In the study, researchers created different input images in the form of 3×3 tables. These images were fed to the SNN by changing the supply currents, and consequently, currents changed the oscillation frequencies of oscillators. Hence, the network reacted to each input image with different dynamics. The system is then trained to synchronize only for a specific incoming image, which means to recognize/classify it.

The synchronization state of the output neuron-oscillator relative to the rhythm of the main neuron-oscillator was chosen as the output recorded signal. The result shows that synchronization can be observed not only at the fundamental frequencies, but also at their multiple parts (subharmonics). An increase in the number of synchronous states due to subharmonics is called a high order synchronization effect. Having simultaneously several states of synchronization, the neuron becomes a multilevel neuron.
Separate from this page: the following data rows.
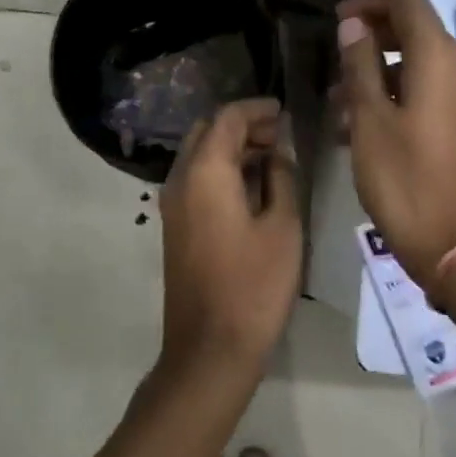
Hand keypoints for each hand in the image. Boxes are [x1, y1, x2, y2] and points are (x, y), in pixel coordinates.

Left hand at [158, 97, 302, 377]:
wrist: (210, 348)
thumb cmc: (254, 285)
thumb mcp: (283, 227)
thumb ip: (281, 179)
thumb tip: (277, 153)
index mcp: (205, 173)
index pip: (227, 118)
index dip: (256, 109)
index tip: (284, 111)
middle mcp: (179, 181)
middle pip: (206, 132)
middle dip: (242, 126)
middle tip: (279, 135)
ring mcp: (172, 205)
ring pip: (198, 157)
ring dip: (231, 149)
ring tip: (272, 158)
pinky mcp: (174, 227)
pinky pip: (195, 181)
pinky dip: (221, 171)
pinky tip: (252, 187)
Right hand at [335, 0, 455, 281]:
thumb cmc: (405, 179)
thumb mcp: (370, 120)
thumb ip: (360, 64)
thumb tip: (354, 25)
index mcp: (439, 59)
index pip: (407, 2)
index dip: (370, 3)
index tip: (337, 21)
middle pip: (415, 33)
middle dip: (371, 42)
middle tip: (334, 66)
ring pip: (418, 68)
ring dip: (378, 76)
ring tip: (338, 108)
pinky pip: (429, 94)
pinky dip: (397, 98)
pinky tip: (362, 130)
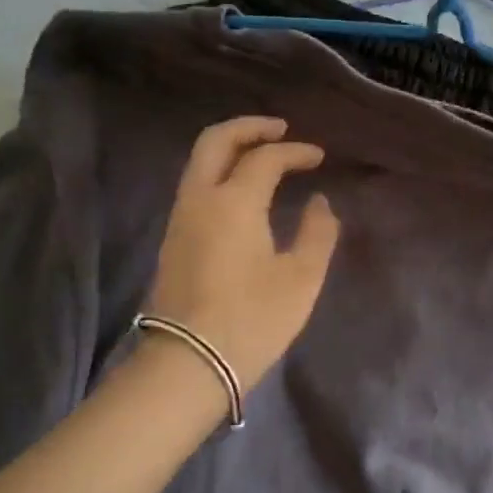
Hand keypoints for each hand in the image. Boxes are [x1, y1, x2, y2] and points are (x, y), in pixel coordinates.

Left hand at [143, 117, 340, 388]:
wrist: (189, 365)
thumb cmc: (253, 320)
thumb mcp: (301, 278)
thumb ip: (317, 233)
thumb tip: (318, 203)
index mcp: (234, 202)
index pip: (265, 158)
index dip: (295, 152)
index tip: (319, 158)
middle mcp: (200, 199)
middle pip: (216, 141)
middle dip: (249, 127)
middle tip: (280, 129)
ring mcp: (180, 218)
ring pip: (199, 162)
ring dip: (231, 148)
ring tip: (263, 155)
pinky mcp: (173, 239)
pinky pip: (195, 185)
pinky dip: (219, 171)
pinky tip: (242, 189)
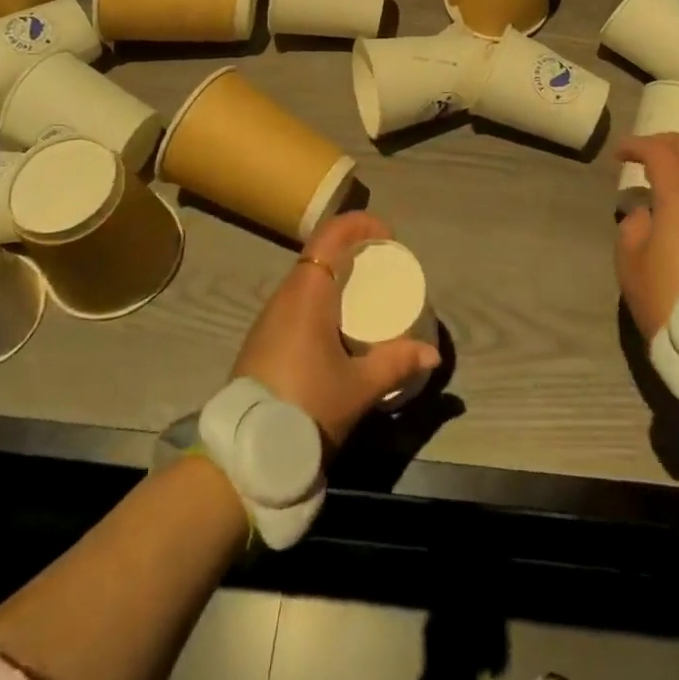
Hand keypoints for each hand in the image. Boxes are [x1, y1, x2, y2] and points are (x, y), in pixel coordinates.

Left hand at [231, 211, 440, 452]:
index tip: (388, 238)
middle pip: (319, 253)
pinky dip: (321, 299)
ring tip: (365, 296)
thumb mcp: (359, 387)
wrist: (246, 454)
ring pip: (306, 279)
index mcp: (307, 293)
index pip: (331, 235)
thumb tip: (432, 352)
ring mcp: (269, 318)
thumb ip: (396, 363)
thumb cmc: (307, 407)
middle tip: (383, 267)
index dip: (361, 224)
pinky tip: (337, 328)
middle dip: (353, 251)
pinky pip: (296, 303)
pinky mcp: (262, 340)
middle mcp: (284, 296)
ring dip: (335, 276)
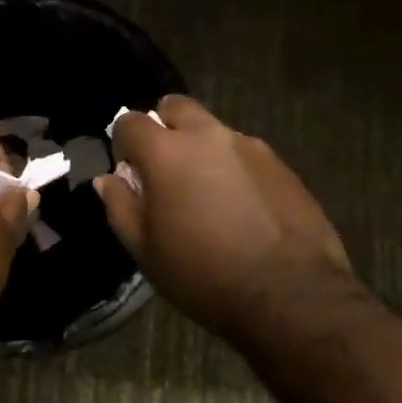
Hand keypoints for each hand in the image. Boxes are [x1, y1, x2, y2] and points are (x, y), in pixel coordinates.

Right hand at [96, 96, 355, 342]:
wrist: (291, 295)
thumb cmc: (204, 274)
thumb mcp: (146, 251)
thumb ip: (121, 206)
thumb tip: (109, 179)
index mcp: (166, 152)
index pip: (130, 121)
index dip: (123, 143)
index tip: (130, 171)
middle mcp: (207, 135)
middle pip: (175, 106)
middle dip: (164, 126)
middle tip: (165, 167)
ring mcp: (248, 145)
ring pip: (213, 129)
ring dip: (201, 148)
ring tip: (207, 192)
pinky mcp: (280, 163)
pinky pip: (245, 152)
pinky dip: (234, 167)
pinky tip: (242, 206)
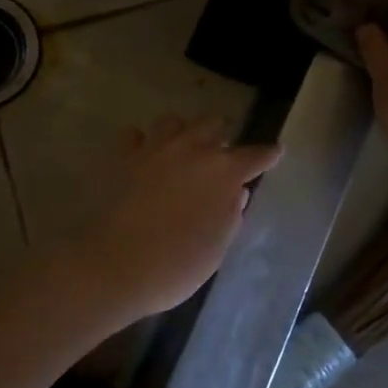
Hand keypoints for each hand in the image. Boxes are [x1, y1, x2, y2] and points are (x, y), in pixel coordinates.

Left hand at [50, 116, 282, 330]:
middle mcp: (191, 149)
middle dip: (220, 137)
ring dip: (182, 133)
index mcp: (223, 172)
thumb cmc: (174, 265)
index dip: (267, 155)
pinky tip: (142, 157)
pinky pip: (136, 136)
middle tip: (219, 155)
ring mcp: (154, 147)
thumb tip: (236, 194)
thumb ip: (230, 216)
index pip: (254, 155)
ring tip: (181, 151)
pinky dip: (142, 143)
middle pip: (212, 125)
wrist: (113, 264)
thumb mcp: (215, 249)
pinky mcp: (122, 154)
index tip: (275, 152)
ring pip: (174, 121)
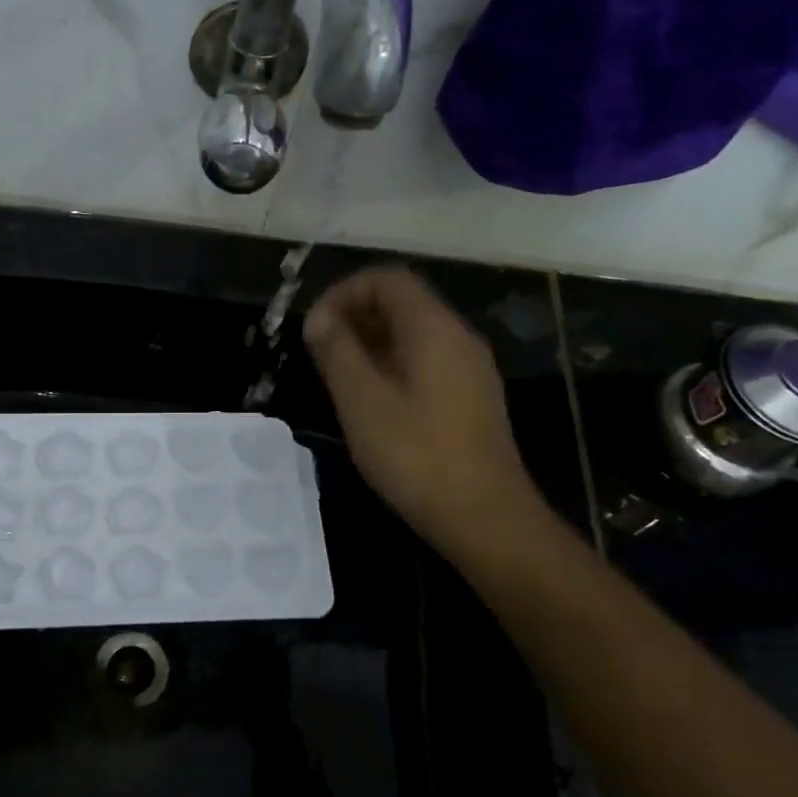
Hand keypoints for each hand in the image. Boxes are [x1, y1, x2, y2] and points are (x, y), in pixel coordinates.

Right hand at [303, 266, 548, 560]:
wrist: (484, 516)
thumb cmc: (416, 455)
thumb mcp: (362, 401)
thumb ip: (337, 352)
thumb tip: (319, 319)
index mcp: (434, 329)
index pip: (387, 280)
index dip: (343, 292)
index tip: (313, 327)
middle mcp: (458, 338)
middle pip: (402, 303)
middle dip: (354, 317)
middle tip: (318, 352)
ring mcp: (469, 369)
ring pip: (413, 335)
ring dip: (370, 344)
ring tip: (336, 377)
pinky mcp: (470, 398)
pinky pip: (425, 362)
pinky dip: (390, 366)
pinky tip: (370, 402)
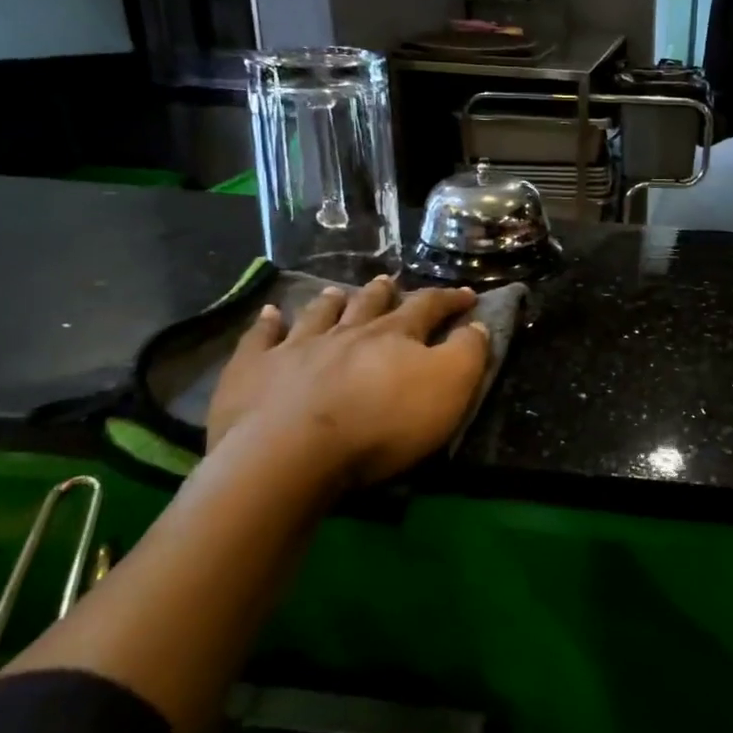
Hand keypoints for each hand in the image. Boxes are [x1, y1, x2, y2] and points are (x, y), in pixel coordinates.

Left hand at [206, 277, 489, 488]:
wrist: (292, 452)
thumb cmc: (382, 422)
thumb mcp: (448, 388)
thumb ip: (467, 353)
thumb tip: (477, 325)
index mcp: (395, 335)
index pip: (429, 307)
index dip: (450, 299)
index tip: (466, 295)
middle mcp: (347, 332)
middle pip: (369, 304)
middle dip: (384, 292)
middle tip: (389, 281)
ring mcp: (296, 347)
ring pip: (319, 315)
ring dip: (331, 302)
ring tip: (335, 291)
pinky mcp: (254, 371)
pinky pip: (260, 339)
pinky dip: (266, 324)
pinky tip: (269, 314)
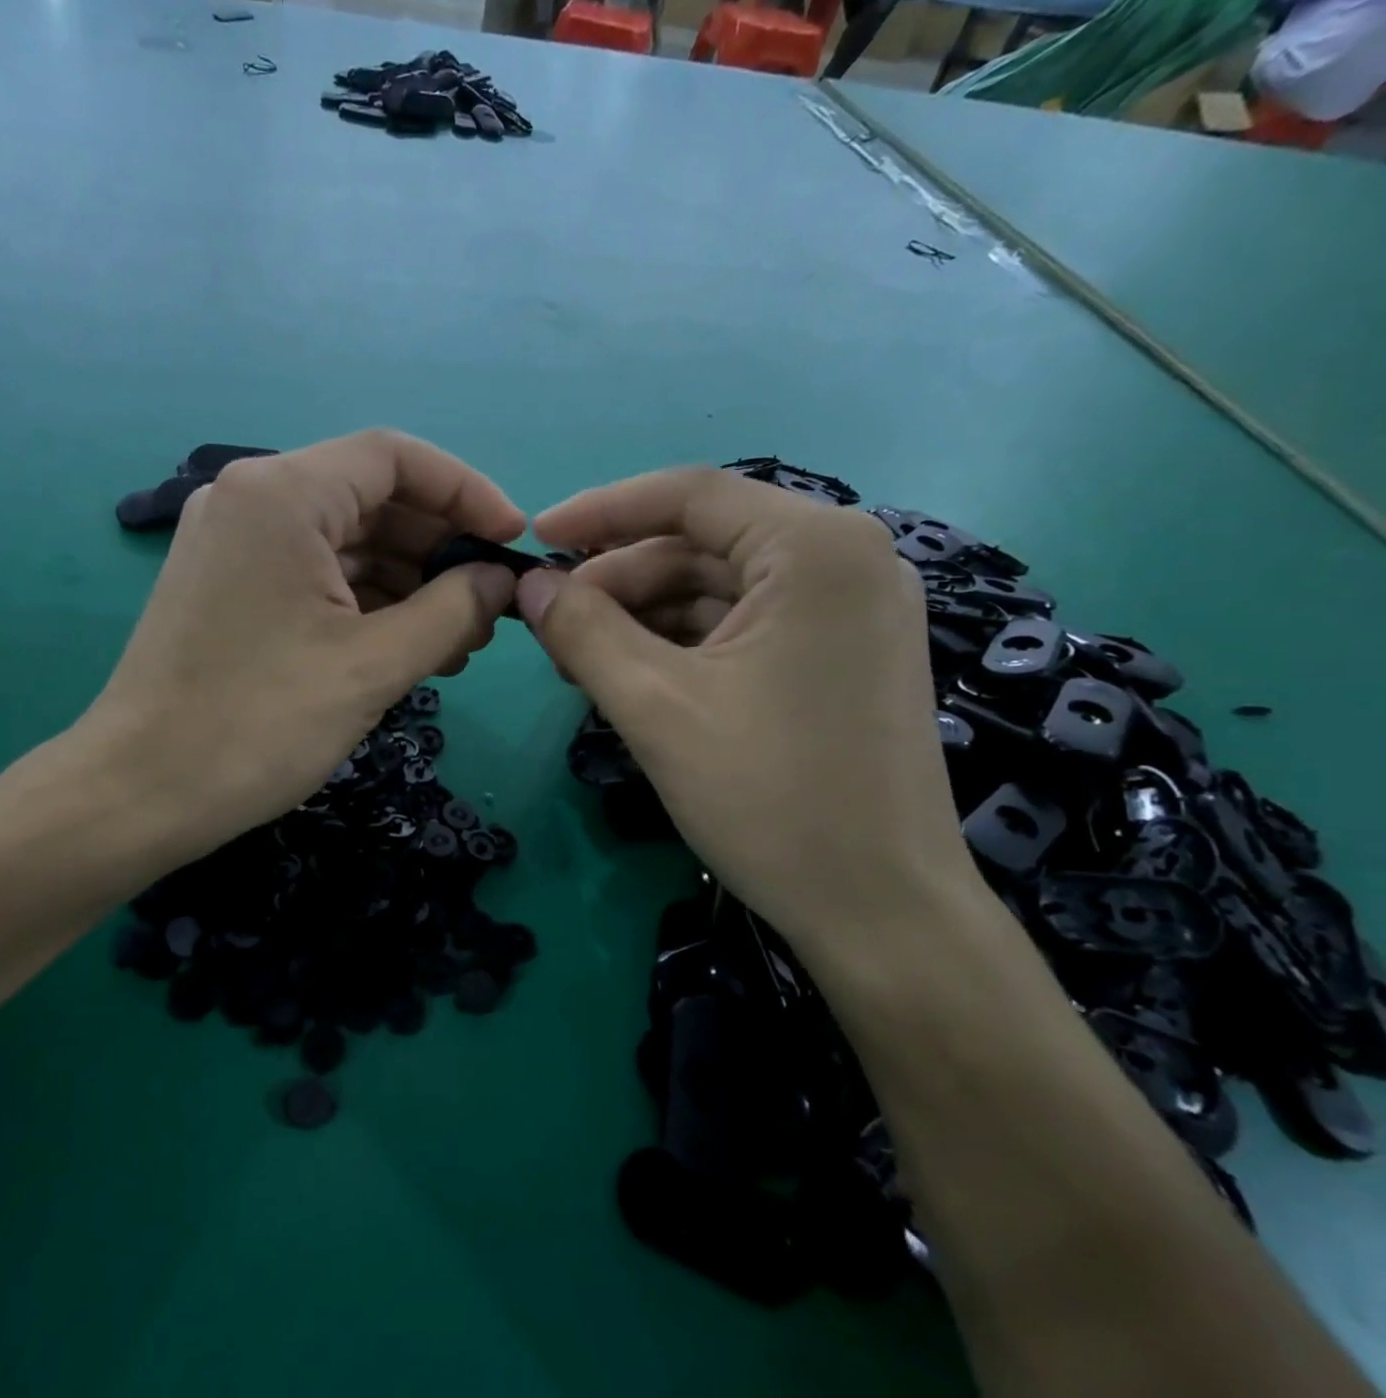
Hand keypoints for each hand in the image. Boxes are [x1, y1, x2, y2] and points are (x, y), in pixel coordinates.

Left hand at [69, 430, 523, 869]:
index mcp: (282, 494)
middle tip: (490, 607)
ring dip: (408, 582)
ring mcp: (234, 542)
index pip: (395, 457)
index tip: (513, 541)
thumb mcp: (373, 666)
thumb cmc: (258, 724)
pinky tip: (407, 646)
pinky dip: (366, 601)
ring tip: (459, 641)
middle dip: (439, 548)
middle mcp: (252, 499)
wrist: (138, 794)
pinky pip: (315, 573)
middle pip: (372, 497)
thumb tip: (502, 581)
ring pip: (346, 540)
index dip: (467, 491)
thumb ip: (454, 610)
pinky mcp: (229, 584)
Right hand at [514, 468, 976, 951]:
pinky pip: (743, 626)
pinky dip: (681, 644)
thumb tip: (529, 584)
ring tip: (579, 658)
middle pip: (701, 543)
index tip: (535, 539)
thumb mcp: (655, 706)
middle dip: (618, 580)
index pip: (688, 495)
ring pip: (717, 588)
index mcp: (816, 548)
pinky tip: (631, 676)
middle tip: (551, 623)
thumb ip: (582, 631)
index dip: (600, 511)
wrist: (881, 915)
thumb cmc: (770, 797)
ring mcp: (850, 612)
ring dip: (642, 616)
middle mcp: (845, 560)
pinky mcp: (841, 656)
Using this property, the physicists configured the network in such a way that different input images caused different synchronization patterns of the oscillatory network. The results show that the SNN is capable of classifying 512 visual patterns (as a cell array 3 * 3, distributed by symmetry into 102 classes) into a set of classes with a maximum number of elements up to fourteen. 

According to the lead author Andrei Velichko: “In the future, compact neural network chips with nanoscale oscillators can be created on the basis of these networks. The distinctive feature of the neural network technology that we are developing is a fundamentally new information processing system. The effect of high-order synchronization of pulsed signals allows utilization of multilevel neurons with a high degree of functionality. The advantage of such oscillatory neural networks is the prospect of creating neural networks using a wide variety of physical oscillators, including magnetic and electrical oscillators. At the same time, the trained network no longer needs computer calculations, and operates independently as a separate neural organism.”

In conclusion, an oscillatory network of a small number of neurons can perform complex operations such as speech, image recognition, prediction, optimization and control problems.